6. En définitive, l'appel doit être rejeté et le jugement confirmé.
Les frais judiciaires de deuxième instance, arrêtés à 890 fr. (art. 62 TFJC [tarif des frais judiciaires civils du 28 septembre 2010 ; RSV 270.11.5]), seront mis à la charge de l’appelante qui succombe (art. 106 al. 1 CPC).
L’intimé qui a été invité à se déterminer a droit à des dépens de deuxième instance, qui seront arrêtés à 1’500 fr. (art. 7 TDC [tarif des dépens en matière civile du 23 novembre 2010 ; RSV 270.11.6]).
Par ces motifs,
la Cour d’appel civile
prononce :
I. L’appel est rejeté.
II. Le jugement est confirmé.
III. Les frais judiciaires de deuxième instance, arrêtés à 890 fr. (huit cent nonante francs), sont mis à la charge de l’appelante U.________.

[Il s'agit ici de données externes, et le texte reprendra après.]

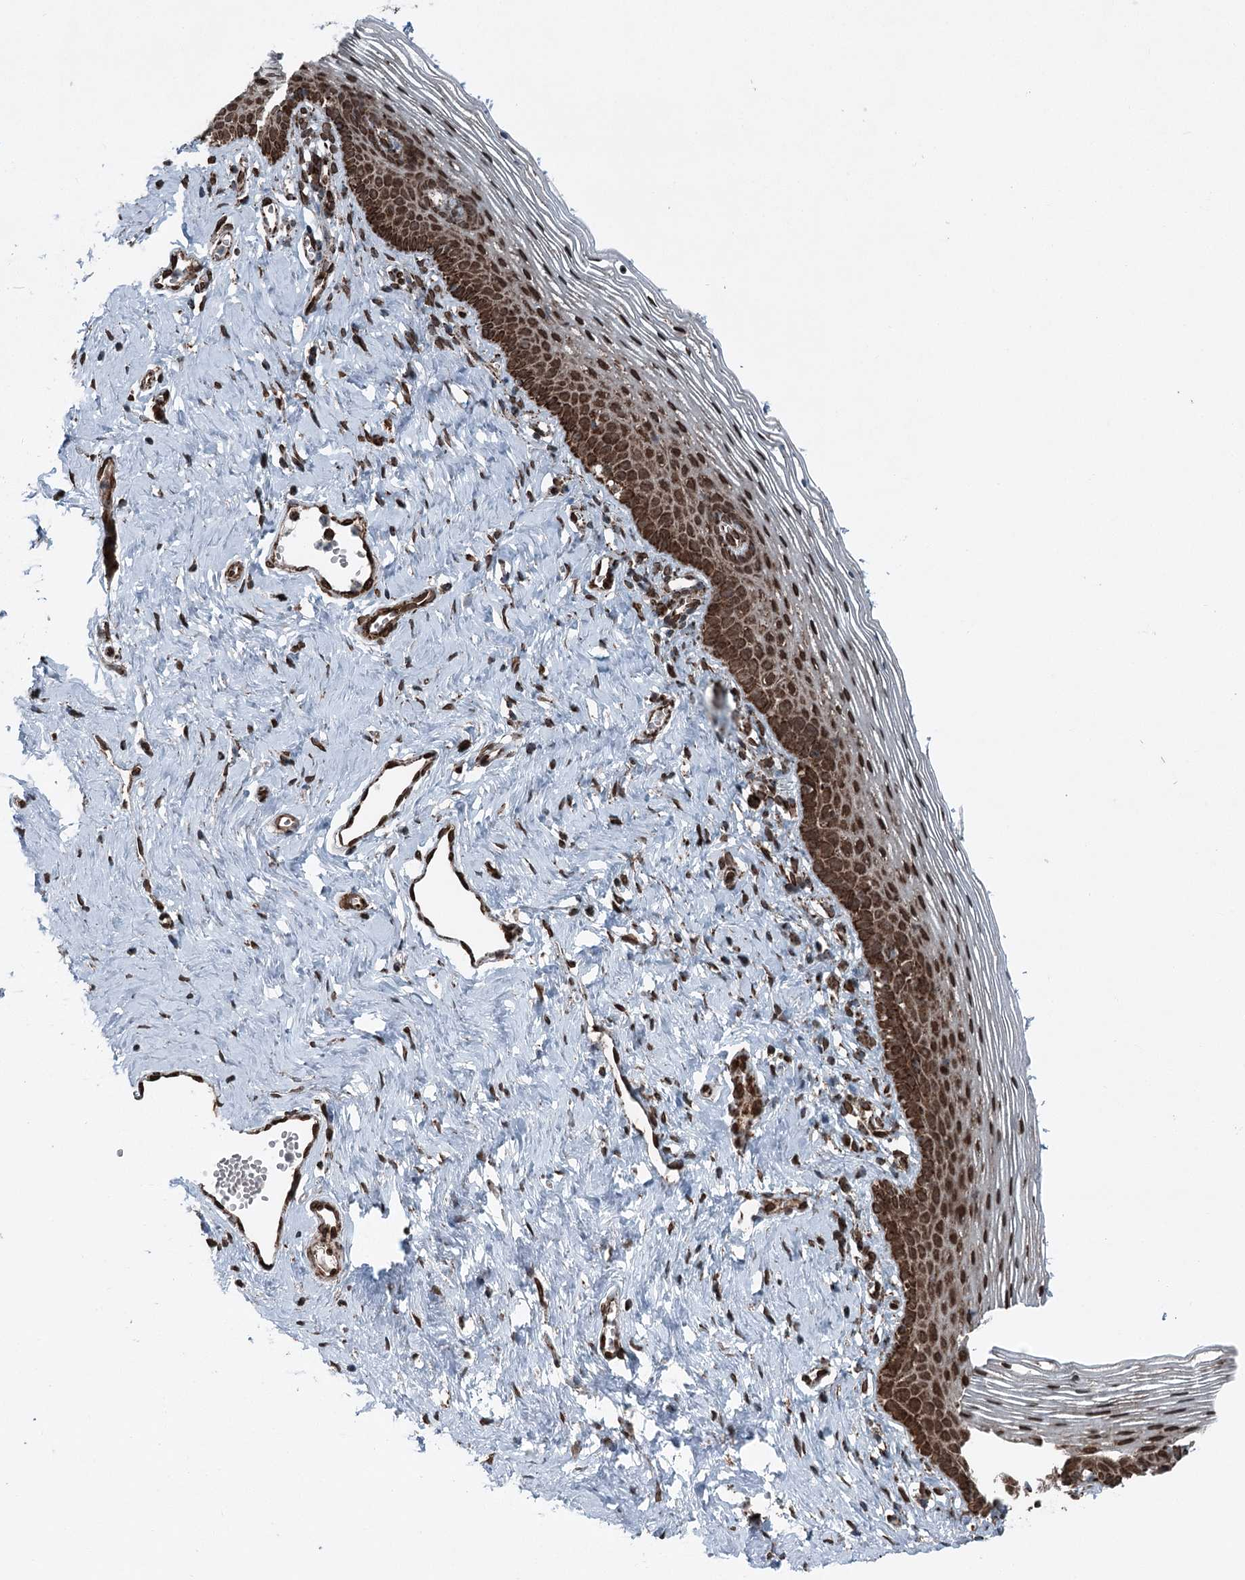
{"staining": {"intensity": "strong", "quantity": ">75%", "location": "cytoplasmic/membranous"}, "tissue": "vagina", "cell_type": "Squamous epithelial cells", "image_type": "normal", "snomed": [{"axis": "morphology", "description": "Normal tissue, NOS"}, {"axis": "topography", "description": "Vagina"}], "caption": "Vagina stained with a brown dye displays strong cytoplasmic/membranous positive expression in about >75% of squamous epithelial cells.", "gene": "BCKDHA", "patient": {"sex": "female", "age": 32}}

IV. L’appelante U.________ doit verser à l’intimé K.________ la somme de 1'500 fr. (mille cinq cents francs) à titre de dépens de deuxième instance.
V. L’arrêt est exécutoire.
Le président : La greffière :
Du
Le présent arrêt, dont la rédaction a été approuvée à huis clos, est notifié à :
‑ Me Joris Buhler pour U.________,
‑ Me Marc-Aurèle Vollenweider pour K.________,
et communiqué, par l'envoi de photocopies, à :
‑ Mme la Présidente du Tribunal civil de l'arrondissement de l'Est vaudois.
La Cour d’appel civile considère que la valeur litigieuse est inférieure à 30’000 francs.
Le présent arrêt peut faire l'objet d'un recours en matière civile devant le Tribunal fédéral au sens des art. 72 ss LTF (loi du 17 juin 2005 sur le Tribunal fédéral – RS 173.110), le cas échéant d'un recours constitutionnel subsidiaire au sens des art. 113 ss LTF. Dans les affaires pécuniaires, le recours en matière civile n'est recevable que si la valeur litigieuse s'élève au moins à 15'000 fr. en matière de droit du travail et de droit du bail à loyer, à 30'000 fr. dans les autres cas, à moins que la contestation ne soulève une question juridique de principe (art. 74 LTF). Ces recours doivent être déposés devant le Tribunal fédéral dans les trente jours qui suivent la présente notification (art. 100 al. 1 LTF).